Segment Start: SUPPLIED INFORMATION

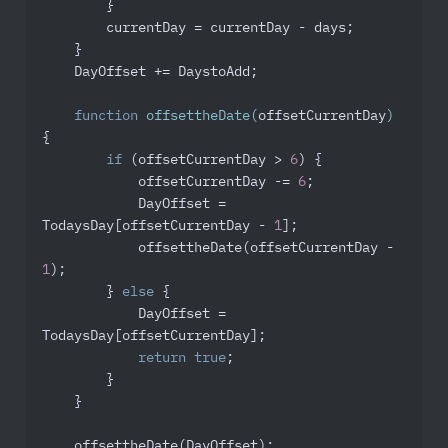
        }

        currentDay = currentDay - days;

    }

    DayOffset += DaystoAdd;

function
offsettheDate
(
offsetCurrentDay
) 
{

if
 (offsetCurrentDay > 
6
) {

            offsetCurrentDay -= 
6
;

            DayOffset = 
TodaysDay[offsetCurrentDay - 
1
];

            offsettheDate(offsetCurrentDay - 
1
);

        } 
else
 {

            DayOffset = 
TodaysDay[offsetCurrentDay];

return
true
;

        }

    }

    offsettheDate(DayOffset);
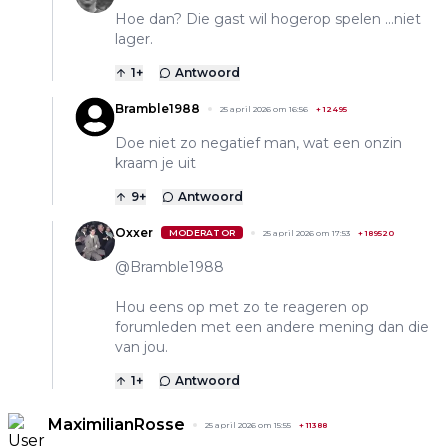
Hoe dan? Die gast wil hogerop spelen ...niet
lager.
1
+
Antwoord
Bramble1988
25 april 2026 om 16:56
+
12495
Doe niet zo negatief man, wat een onzin
kraam je uit
9
+
Antwoord
Oxxer
MODERATOR
25 april 2026 om 17:53
+
189520
@Bramble1988
Hou eens op met zo te reageren op
forumleden met een andere mening dan die
van jou.
1
+
Antwoord
MaximilianRosse
25 april 2026 om 15:55
+
11388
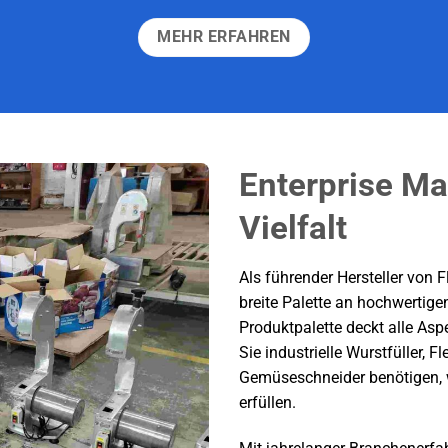
MEHR ERFAHREN
Enterprise Ma
Vielfalt
Als führender Hersteller von F
breite Palette an hochwertige
Produktpalette deckt alle As
Sie industrielle Wurstfüller,
Gemüseschneider benötigen, w
erfüllen.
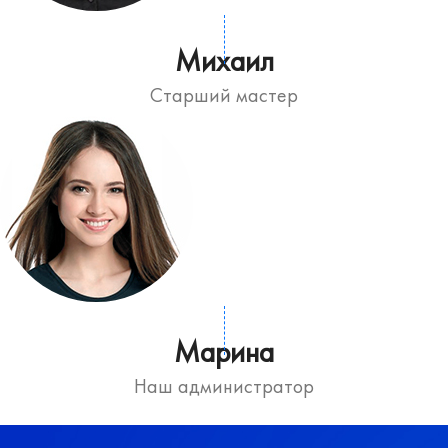
Михаил
Старший мастер
Марина
Наш администратор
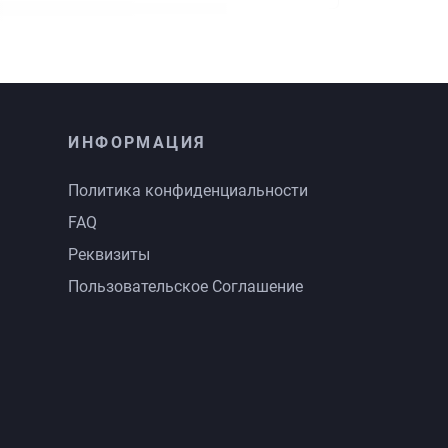
ИНФОРМАЦИЯ
Политика конфиденциальности
FAQ
Реквизиты
Пользовательское Соглашение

Segment End: SUPPLIED INFORMATION

WORK TO BE COMPLETED:
Copy out each line of the listing that holds the string "april".

TASK RESULT:
25 april 2026 om 16:56
25 april 2026 om 17:53
25 april 2026 om 15:55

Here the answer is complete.